- _WORK TO BE COMPLETED_: Only an exact repetition of every entry counts as the answer.

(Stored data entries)
_ _ _ _ _

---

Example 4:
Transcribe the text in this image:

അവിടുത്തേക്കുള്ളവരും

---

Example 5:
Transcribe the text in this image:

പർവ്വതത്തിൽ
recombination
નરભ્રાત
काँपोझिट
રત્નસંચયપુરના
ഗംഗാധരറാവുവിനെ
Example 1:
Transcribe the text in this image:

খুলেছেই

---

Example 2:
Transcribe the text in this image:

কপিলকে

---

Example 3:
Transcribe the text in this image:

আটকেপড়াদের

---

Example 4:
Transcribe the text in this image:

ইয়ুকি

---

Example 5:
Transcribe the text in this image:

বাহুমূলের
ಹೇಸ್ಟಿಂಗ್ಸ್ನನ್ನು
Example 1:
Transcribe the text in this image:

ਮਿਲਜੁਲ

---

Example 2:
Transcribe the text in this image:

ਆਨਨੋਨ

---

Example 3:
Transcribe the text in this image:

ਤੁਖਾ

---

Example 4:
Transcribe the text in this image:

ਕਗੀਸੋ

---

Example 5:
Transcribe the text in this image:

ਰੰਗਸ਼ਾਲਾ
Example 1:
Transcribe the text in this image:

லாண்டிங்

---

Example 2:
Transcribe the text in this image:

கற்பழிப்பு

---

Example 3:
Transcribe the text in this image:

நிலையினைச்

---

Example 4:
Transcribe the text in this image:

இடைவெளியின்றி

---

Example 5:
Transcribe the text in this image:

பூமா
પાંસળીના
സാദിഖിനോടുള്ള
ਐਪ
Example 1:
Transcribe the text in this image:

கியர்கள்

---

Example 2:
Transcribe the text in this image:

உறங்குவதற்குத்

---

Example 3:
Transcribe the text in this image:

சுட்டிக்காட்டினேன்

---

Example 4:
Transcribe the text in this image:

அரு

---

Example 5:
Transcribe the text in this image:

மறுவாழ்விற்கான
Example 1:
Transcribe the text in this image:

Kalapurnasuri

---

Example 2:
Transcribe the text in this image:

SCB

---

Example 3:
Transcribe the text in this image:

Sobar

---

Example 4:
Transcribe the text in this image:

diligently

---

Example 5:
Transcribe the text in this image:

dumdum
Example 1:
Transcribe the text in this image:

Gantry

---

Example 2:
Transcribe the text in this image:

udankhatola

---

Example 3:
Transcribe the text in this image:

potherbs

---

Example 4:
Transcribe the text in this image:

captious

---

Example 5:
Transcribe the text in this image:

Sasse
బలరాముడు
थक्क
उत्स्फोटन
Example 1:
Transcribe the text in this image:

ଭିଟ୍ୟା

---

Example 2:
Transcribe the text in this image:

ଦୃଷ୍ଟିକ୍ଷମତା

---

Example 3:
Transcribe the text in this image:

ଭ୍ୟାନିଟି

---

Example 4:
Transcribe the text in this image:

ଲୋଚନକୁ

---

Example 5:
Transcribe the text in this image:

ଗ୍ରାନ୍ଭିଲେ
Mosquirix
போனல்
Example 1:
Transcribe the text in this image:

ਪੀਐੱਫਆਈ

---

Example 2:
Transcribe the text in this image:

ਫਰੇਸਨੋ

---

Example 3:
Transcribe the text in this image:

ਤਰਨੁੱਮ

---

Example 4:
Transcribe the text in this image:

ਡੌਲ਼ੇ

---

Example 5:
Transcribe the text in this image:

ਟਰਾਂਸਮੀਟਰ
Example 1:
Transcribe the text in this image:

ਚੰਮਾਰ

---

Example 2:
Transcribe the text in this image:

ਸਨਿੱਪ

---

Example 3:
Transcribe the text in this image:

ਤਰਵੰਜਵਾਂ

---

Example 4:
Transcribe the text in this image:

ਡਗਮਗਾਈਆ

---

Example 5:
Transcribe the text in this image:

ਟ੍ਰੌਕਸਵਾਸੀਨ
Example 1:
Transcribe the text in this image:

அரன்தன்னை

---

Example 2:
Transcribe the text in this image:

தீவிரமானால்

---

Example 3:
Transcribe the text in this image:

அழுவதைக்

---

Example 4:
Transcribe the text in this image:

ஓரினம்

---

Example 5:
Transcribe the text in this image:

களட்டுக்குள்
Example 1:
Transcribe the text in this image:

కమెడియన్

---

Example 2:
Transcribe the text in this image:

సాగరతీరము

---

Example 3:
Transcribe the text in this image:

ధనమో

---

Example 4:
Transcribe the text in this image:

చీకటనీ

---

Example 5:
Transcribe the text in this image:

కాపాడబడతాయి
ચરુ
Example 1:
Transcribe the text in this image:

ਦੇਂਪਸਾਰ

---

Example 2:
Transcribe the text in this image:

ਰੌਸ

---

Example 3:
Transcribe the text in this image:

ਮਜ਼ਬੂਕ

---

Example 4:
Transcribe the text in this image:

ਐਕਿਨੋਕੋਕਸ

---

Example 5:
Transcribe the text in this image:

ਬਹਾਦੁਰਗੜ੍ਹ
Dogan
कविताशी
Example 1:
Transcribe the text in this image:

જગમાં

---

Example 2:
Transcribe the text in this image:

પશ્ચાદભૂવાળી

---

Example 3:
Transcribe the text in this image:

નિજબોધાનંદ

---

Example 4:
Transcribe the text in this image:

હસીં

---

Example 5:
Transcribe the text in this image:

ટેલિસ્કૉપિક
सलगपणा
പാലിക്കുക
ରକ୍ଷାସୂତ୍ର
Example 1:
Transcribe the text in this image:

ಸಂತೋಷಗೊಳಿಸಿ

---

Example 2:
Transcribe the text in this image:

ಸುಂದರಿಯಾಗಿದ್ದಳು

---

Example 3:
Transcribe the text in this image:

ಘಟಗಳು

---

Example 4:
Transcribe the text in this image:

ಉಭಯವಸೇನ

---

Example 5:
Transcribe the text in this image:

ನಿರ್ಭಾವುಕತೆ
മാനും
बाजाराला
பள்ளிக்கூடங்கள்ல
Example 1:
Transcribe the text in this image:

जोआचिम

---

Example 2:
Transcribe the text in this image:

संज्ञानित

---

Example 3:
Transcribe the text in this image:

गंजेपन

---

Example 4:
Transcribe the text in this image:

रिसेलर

_ _ _ _ _

- _TASK SOLUTION_:
---

Example 4:
Transcribe the text in this image:

അവിടുത്തേക്കുള്ളവരും

---

Example 5:
Transcribe the text in this image:

പർവ്വതത്തിൽ
recombination
નરભ્રાત
काँपोझिट
રત્નસંચયપુરના
ഗംഗാധരറാവുവിനെ
Example 1:
Transcribe the text in this image:

খুলেছেই

---

Example 2:
Transcribe the text in this image:

কপিলকে

---

Example 3:
Transcribe the text in this image:

আটকেপড়াদের

---

Example 4:
Transcribe the text in this image:

ইয়ুকি

---

Example 5:
Transcribe the text in this image:

বাহুমূলের
ಹೇಸ್ಟಿಂಗ್ಸ್ನನ್ನು
Example 1:
Transcribe the text in this image:

ਮਿਲਜੁਲ

---

Example 2:
Transcribe the text in this image:

ਆਨਨੋਨ

---

Example 3:
Transcribe the text in this image:

ਤੁਖਾ

---

Example 4:
Transcribe the text in this image:

ਕਗੀਸੋ

---

Example 5:
Transcribe the text in this image:

ਰੰਗਸ਼ਾਲਾ
Example 1:
Transcribe the text in this image:

லாண்டிங்

---

Example 2:
Transcribe the text in this image:

கற்பழிப்பு

---

Example 3:
Transcribe the text in this image:

நிலையினைச்

---

Example 4:
Transcribe the text in this image:

இடைவெளியின்றி

---

Example 5:
Transcribe the text in this image:

பூமா
પાંસળીના
സാദിഖിനോടുള്ള
ਐਪ
Example 1:
Transcribe the text in this image:

கியர்கள்

---

Example 2:
Transcribe the text in this image:

உறங்குவதற்குத்

---

Example 3:
Transcribe the text in this image:

சுட்டிக்காட்டினேன்

---

Example 4:
Transcribe the text in this image:

அரு

---

Example 5:
Transcribe the text in this image:

மறுவாழ்விற்கான
Example 1:
Transcribe the text in this image:

Kalapurnasuri

---

Example 2:
Transcribe the text in this image:

SCB

---

Example 3:
Transcribe the text in this image:

Sobar

---

Example 4:
Transcribe the text in this image:

diligently

---

Example 5:
Transcribe the text in this image:

dumdum
Example 1:
Transcribe the text in this image:

Gantry

---

Example 2:
Transcribe the text in this image:

udankhatola

---

Example 3:
Transcribe the text in this image:

potherbs

---

Example 4:
Transcribe the text in this image:

captious

---

Example 5:
Transcribe the text in this image:

Sasse
బలరాముడు
थक्क
उत्स्फोटन
Example 1:
Transcribe the text in this image:

ଭିଟ୍ୟା

---

Example 2:
Transcribe the text in this image:

ଦୃଷ୍ଟିକ୍ଷମତା

---

Example 3:
Transcribe the text in this image:

ଭ୍ୟାନିଟି

---

Example 4:
Transcribe the text in this image:

ଲୋଚନକୁ

---

Example 5:
Transcribe the text in this image:

ଗ୍ରାନ୍ଭିଲେ
Mosquirix
போனல்
Example 1:
Transcribe the text in this image:

ਪੀਐੱਫਆਈ

---

Example 2:
Transcribe the text in this image:

ਫਰੇਸਨੋ

---

Example 3:
Transcribe the text in this image:

ਤਰਨੁੱਮ

---

Example 4:
Transcribe the text in this image:

ਡੌਲ਼ੇ

---

Example 5:
Transcribe the text in this image:

ਟਰਾਂਸਮੀਟਰ
Example 1:
Transcribe the text in this image:

ਚੰਮਾਰ

---

Example 2:
Transcribe the text in this image:

ਸਨਿੱਪ

---

Example 3:
Transcribe the text in this image:

ਤਰਵੰਜਵਾਂ

---

Example 4:
Transcribe the text in this image:

ਡਗਮਗਾਈਆ

---

Example 5:
Transcribe the text in this image:

ਟ੍ਰੌਕਸਵਾਸੀਨ
Example 1:
Transcribe the text in this image:

அரன்தன்னை

---

Example 2:
Transcribe the text in this image:

தீவிரமானால்

---

Example 3:
Transcribe the text in this image:

அழுவதைக்

---

Example 4:
Transcribe the text in this image:

ஓரினம்

---

Example 5:
Transcribe the text in this image:

களட்டுக்குள்
Example 1:
Transcribe the text in this image:

కమెడియన్

---

Example 2:
Transcribe the text in this image:

సాగరతీరము

---

Example 3:
Transcribe the text in this image:

ధనమో

---

Example 4:
Transcribe the text in this image:

చీకటనీ

---

Example 5:
Transcribe the text in this image:

కాపాడబడతాయి
ચરુ
Example 1:
Transcribe the text in this image:

ਦੇਂਪਸਾਰ

---

Example 2:
Transcribe the text in this image:

ਰੌਸ

---

Example 3:
Transcribe the text in this image:

ਮਜ਼ਬੂਕ

---

Example 4:
Transcribe the text in this image:

ਐਕਿਨੋਕੋਕਸ

---

Example 5:
Transcribe the text in this image:

ਬਹਾਦੁਰਗੜ੍ਹ
Dogan
कविताशी
Example 1:
Transcribe the text in this image:

જગમાં

---

Example 2:
Transcribe the text in this image:

પશ્ચાદભૂવાળી

---

Example 3:
Transcribe the text in this image:

નિજબોધાનંદ

---

Example 4:
Transcribe the text in this image:

હસીં

---

Example 5:
Transcribe the text in this image:

ટેલિસ્કૉપિક
सलगपणा
പാലിക്കുക
ରକ୍ଷାସୂତ୍ର
Example 1:
Transcribe the text in this image:

ಸಂತೋಷಗೊಳಿಸಿ

---

Example 2:
Transcribe the text in this image:

ಸುಂದರಿಯಾಗಿದ್ದಳು

---

Example 3:
Transcribe the text in this image:

ಘಟಗಳು

---

Example 4:
Transcribe the text in this image:

ಉಭಯವಸೇನ

---

Example 5:
Transcribe the text in this image:

ನಿರ್ಭಾವುಕತೆ
മാനും
बाजाराला
பள்ளிக்கூடங்கள்ல
Example 1:
Transcribe the text in this image:

जोआचिम

---

Example 2:
Transcribe the text in this image:

संज्ञानित

---

Example 3:
Transcribe the text in this image:

गंजेपन

---

Example 4:
Transcribe the text in this image:

रिसेलर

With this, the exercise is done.